§ What is being asked
For the data below, report how many lines include the word "size", and write nothing else.

§ Record set
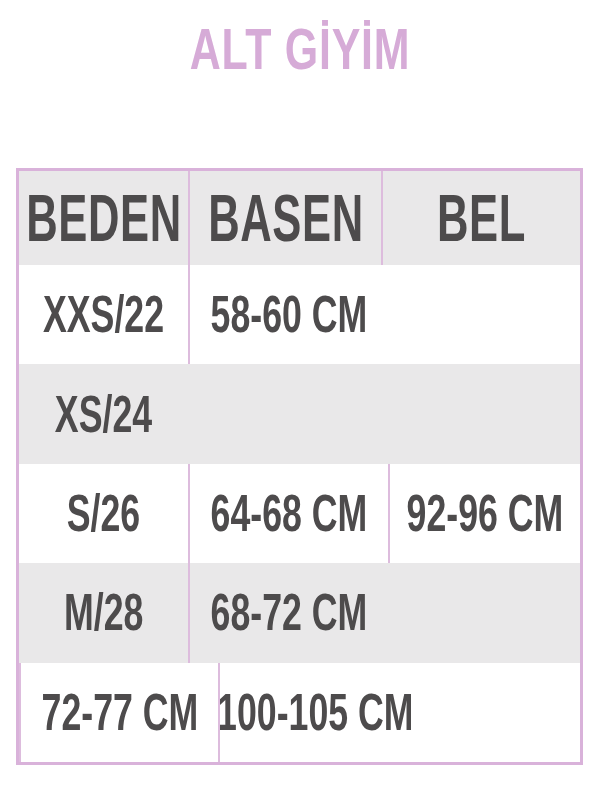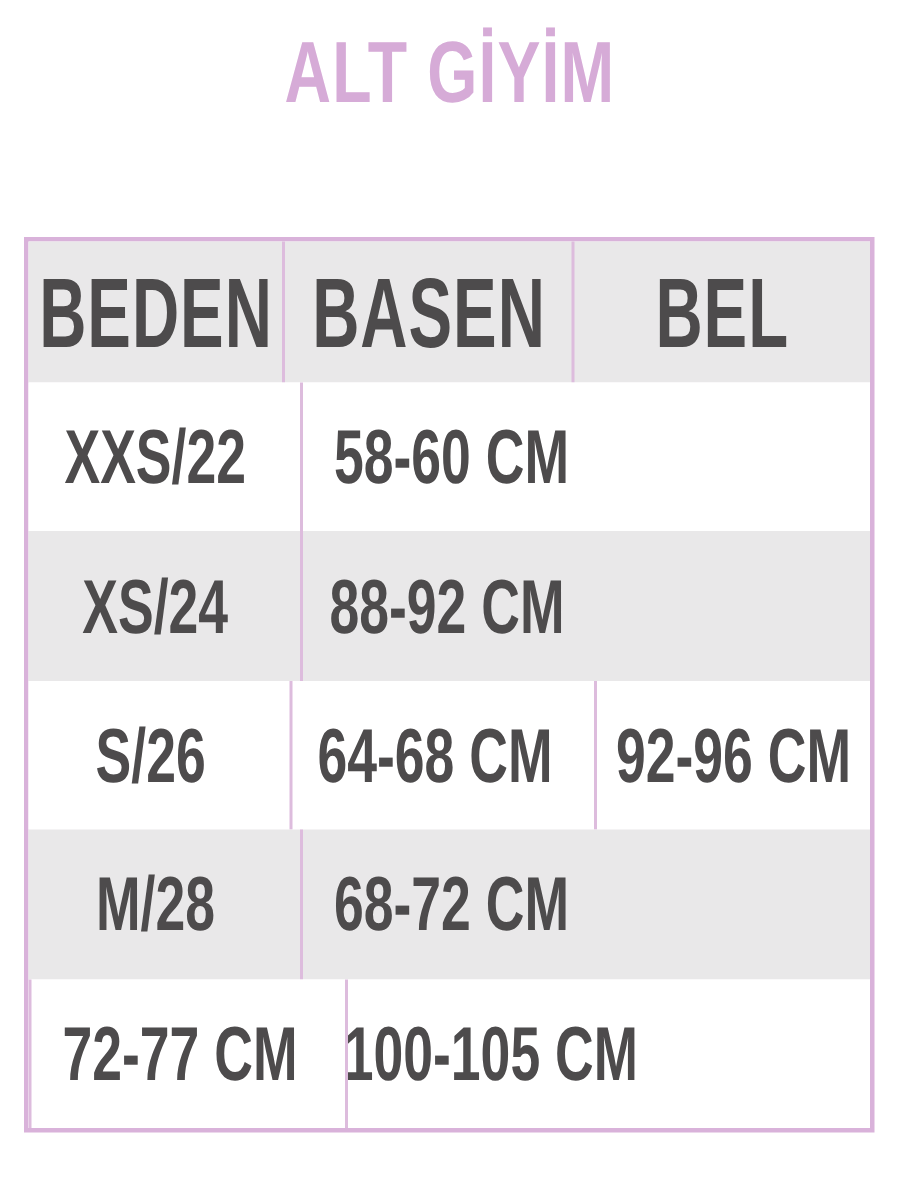--- a/index.html
+++ b/index.html
@@ -23,31 +23,31 @@
     text-align: center;
     color: #d6abd7;
     line-height: 1.08;
   }
   .title .line { display: block; }
   .title .cond { font-size: 58px; transform: scaleX(0.74); letter-spacing: 1px; }
 
   .size-table {
     position: absolute;
     left: 16px;
-    top: 158px;
+    top: 168px;
     width: 567px;
     height: 597px;
     border: 3px solid #d9b2da;
     background: #ffffff;
     display: flex;
     flex-direction: column;
   }
   .row { display: flex; width: 100%; }
   .row.header { height: 94px; }
-  .row.data { flex: 1; gap: 12px; }
+  .row.data { flex: 1; }
   .row.gray { background: #e9e8e9; }
   .row.white { background: #ffffff; }
 
   .cell {
     display: flex;
     align-items: center;
     justify-content: center;
     height: 100%;
     color: #4d4b4c;
     overflow: hidden;
@@ -86,23 +86,20 @@
       </div>
     <div class="cell c2">
         <span class="cond">58-60 CM</span>
       </div>
   </div>
 
   <div class="row data gray">
     <div class="cell c1">
         <span class="cond">XS/24</span>
       </div>
-    <div class="cell c3">
-        <span class="cond">88-92 CM</span>
-      </div>
   </div>
 
   <div class="row data white">
     <div class="cell c1">
         <span class="cond">S/26</span>
       </div>
     <div class="cell c2">
         <span class="cond">64-68 CM</span>
       </div>
     <div class="cell c3">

§ Answer for the task
2